A Government trial in the coming weeks will see cricket, snooker and racing – namely the final day of the forthcoming Glorious Goodwood meeting – host pilot events in front of a select number of fans.
The tests, and their ability to conform to social distancing, are the precursor to more spectators returning to sports venues from October 1 – the likely date for the 2020-21 football season to begin.
However, York is in dialogue with the Department of Digital, Culture, Media and Sport, as well as racing’s stakeholders, about opening up the Ebor festival from August 19-22 to some racegoers.
Chief executive William Derby was speaking following the successful staging of the two-day John Smith’s Cup meeting at historic York.
Though public access to the Knavesmire was maintained for local residents, a combination of barriers and screens prevented racing fans from gathering to watch the turf action.
“We’re hopeful, but we need the Government to approve a pilot,” he told The Yorkshire Post.
“The Government has not ruled out the prospect of further pilots in sport, between August 1 and October 1.
“Goodwood is a great start – but we would offer a slightly different test that could help to inform the Government’s wider approach.

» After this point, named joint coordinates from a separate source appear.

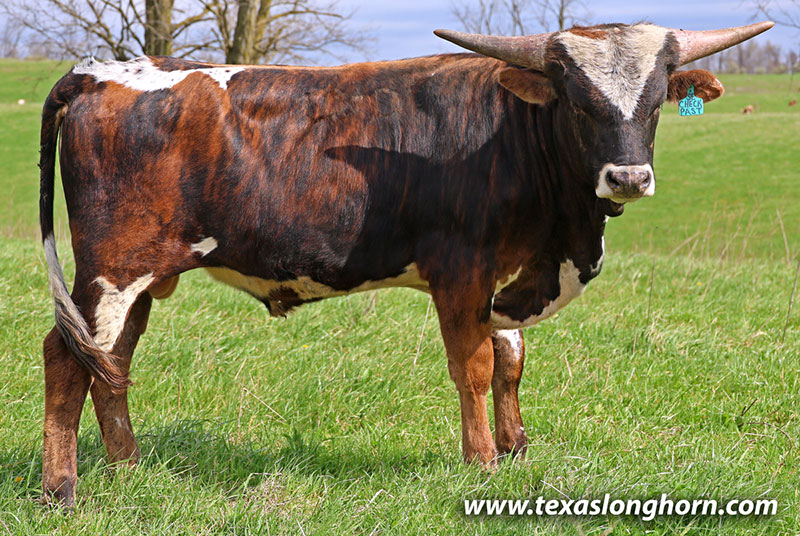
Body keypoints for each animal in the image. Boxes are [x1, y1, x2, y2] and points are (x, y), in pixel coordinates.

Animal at [38, 21, 772, 507]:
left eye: (655, 100)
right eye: (579, 100)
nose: (627, 177)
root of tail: (97, 71)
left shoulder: (506, 276)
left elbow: (511, 360)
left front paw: (516, 448)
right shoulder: (461, 271)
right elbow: (474, 369)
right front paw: (482, 463)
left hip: (140, 280)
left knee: (112, 363)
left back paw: (129, 470)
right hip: (109, 268)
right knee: (66, 357)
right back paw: (62, 487)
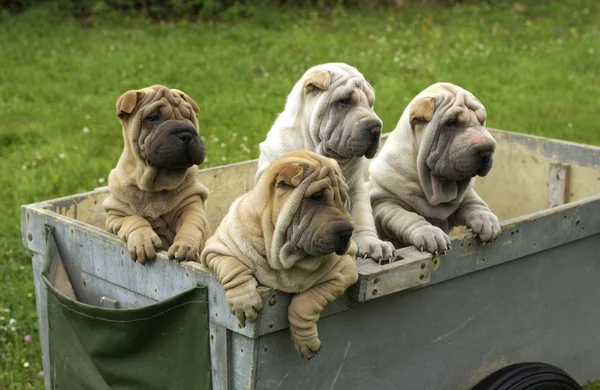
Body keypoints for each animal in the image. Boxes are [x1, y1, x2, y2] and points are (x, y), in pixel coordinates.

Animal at [101, 85, 209, 266]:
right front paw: (143, 240)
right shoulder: (115, 215)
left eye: (189, 117)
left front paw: (184, 246)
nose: (186, 134)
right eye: (153, 118)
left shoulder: (192, 204)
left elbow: (190, 226)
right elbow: (135, 221)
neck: (155, 184)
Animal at [202, 150, 360, 360]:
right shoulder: (218, 247)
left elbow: (306, 302)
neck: (281, 255)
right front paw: (244, 301)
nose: (347, 233)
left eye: (344, 198)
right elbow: (233, 269)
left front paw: (305, 342)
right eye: (316, 196)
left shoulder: (344, 270)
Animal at [255, 64, 396, 264]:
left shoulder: (356, 187)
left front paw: (372, 243)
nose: (376, 128)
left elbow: (362, 215)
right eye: (343, 101)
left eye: (370, 103)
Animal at [368, 82, 500, 254]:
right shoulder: (384, 203)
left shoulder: (463, 193)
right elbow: (408, 216)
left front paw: (487, 219)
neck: (436, 187)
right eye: (451, 123)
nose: (488, 149)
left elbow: (473, 201)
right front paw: (430, 233)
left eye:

“We are a city centre location and a sports venue with a major transport interchange which people use to get to and from the racecourse.”
This year’s Ebor meeting is already attracting entries from leading horses with Charlie Appleby’s Eclipse hero Ghaiyyath, the world’s highest-rated horse at present on current ratings, firmly on track for the Juddmonte International.
The Charlie Hills-trained Battaash, the world’s fastest horse, is due to defend his sprint title in the Coolmore Nunthorpe while Aidan O’Brien’s dual Classic heroine Love, the season’s top three-year-old, is an intended runner in the Darley Yorkshire Oaks.
Yet, while Derby expects the quality of horses will have little influence on the Government, he hopes York’s willingness to have a controlled number of spectators on all four days of the flagship fixture will allow DCMS and public health officials to observe protocols on cleanliness and so on.
“It will be good to try it out over multiple days. Either way, we will be ready. We haven’t given up hope, but we are in the hands of the Government and DCMS,” he added.
On the track, Sinjaari gave Yorkshire-born trainer William Haggas his third win in the John Smith’s Cup when storming home in the 61st running of the big mile-and-a-quarter handicap under Steve Donohoe.
Haggas, successful with Green Destiny in 2011 and Danchai 2103, said: “I’m thrilled to bits he’s come back to himself as he lost his way last spring having looked a bit useful.
“What he loved today was the fast pace and I’m sure he appreciated the drop of rain. I’m not sure what happened last season. It’s just great to win a race to win with him – it’s a great race, a race we try to find one for every year.”
Donohoe was delighted with the win. “With lockdown we’re all taking a hit and it’s good to get a nice winner,” he said.
There was also a notable double for Thirsk jockey Danny Tudhope who took the John Smith’s Silver Cup on the David O’Meara-trained Eagles By Day – the Ebor looks next for the Steve Parkin-owned runner. Tudhope then took the City Walls Stakes by a short head on James Bethell’s sprinter Moss Gill. The Nunthorpe could be on the cards.